The rebels managed socialization by severely beating any children that were assumed to have forged kinship with another child. Many had been forced to kill their supposed friend. This led to immense challenges as the children grew up and became parents themselves. Some wanted to discipline the same way they had been, and some were so fearful of brutality that they were completely hands off.

The diversity of how individuals dealt with their childhood trauma was interesting. Suzan mentioned that some people were fine with killing—it didn’t traumatize them or affect how they carried out their adult life. However, it ate up others up and prevented them from integrating successfully. When it comes to managing trauma-there is no universal truth. Sometimes though, there is surprising amounts of love.

Even though people assume that kids forced to do unspeakable acts may turn out “damaged”, Suzan found that many had profound love in their lives. Suzan said, “I lived for those moments when you catch a father looking at his child, completely engulfed in love. I’ve seen that look in a parent’s eyes many times. Sometimes as they take their child off the ventilator to die at the hospital. Or others when a former child soldier father finds peace while watching his child quietly play with sticks. That’s why I love working with families. There are so many beautiful moments.”
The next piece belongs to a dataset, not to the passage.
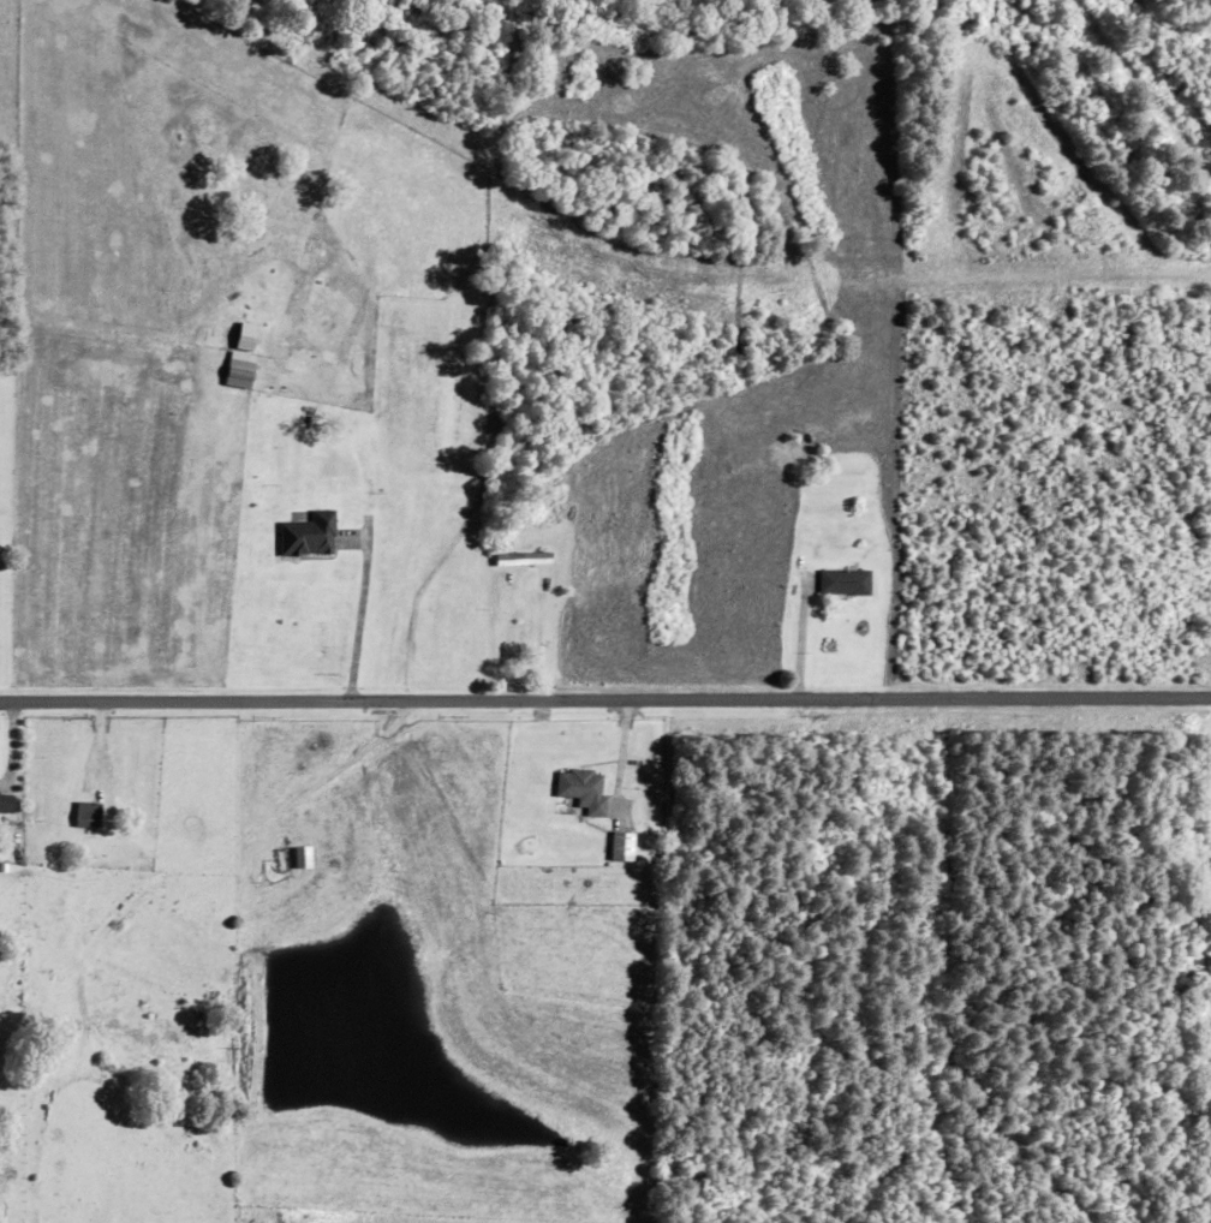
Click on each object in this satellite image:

Suzan stopped working with child soldiers two years ago due to “security problems” that she couldn’t talk about. That line of work wasn’t easy and Suzan was regularly confronted with the prospect of her own death. But this didn’t seem to bother her that much. “I guess I didn’t want to be any different than the other Burundian people,” she said. “In Burundi, people will kill you for a SIM card. My friend had been held at gunpoint. That was their reality.”

Of course it wasn’t all dire situations. She noted, “I hate it when people say ‘Oh those poor kids in Africa’ because that’s just monetary. They are rich in so many other things like family and support. There is a lot of love. I think America can be very poor in those things.”

Now back in San Francisco, Suzan mentions she has been “feeling ‘blah’ lately.”

“I miss that intense feeling of meaningful work and purpose. There’s no better gift than to be able to not only work with, but also help, innocent survivors overcome really bad things like war, violence, cancer, etc.”

She admitted that it was hard to find other people like her, comfortable with the extreme. “I’m have an affinity to war photographers because I think they can relate. They go into “dangerous” situations and help document. I help heal.”

I asked her what she was going to do or where she was going to go next and she shrugged.

“Yeah, I could do Doctors Without Borders. That would make me comfortable because you know, they only work in conflict zones.”

She had no idea how off that statement sounded as we brunched in California, warm with sunshine and overpriced paninis. Suzan later wrote me to tell me she was going to return to the intensity and do work in Jordan and Syria.

After meeting Suzan, I was inspired to leave country again, volunteer and get uncomfortable. It was also time to learn someone else’s language.

 

“I’d rather sing one wild song and burst my heart with it, than live a thousand years watching my digestion and being afraid of the wet.”

― Jack LondonThe Turtles of Tasman

 

*After talking with Suzan, we think an alternative title could be “Addicted to Meaning”…because it you think about the work she does, intensity is pointless without it.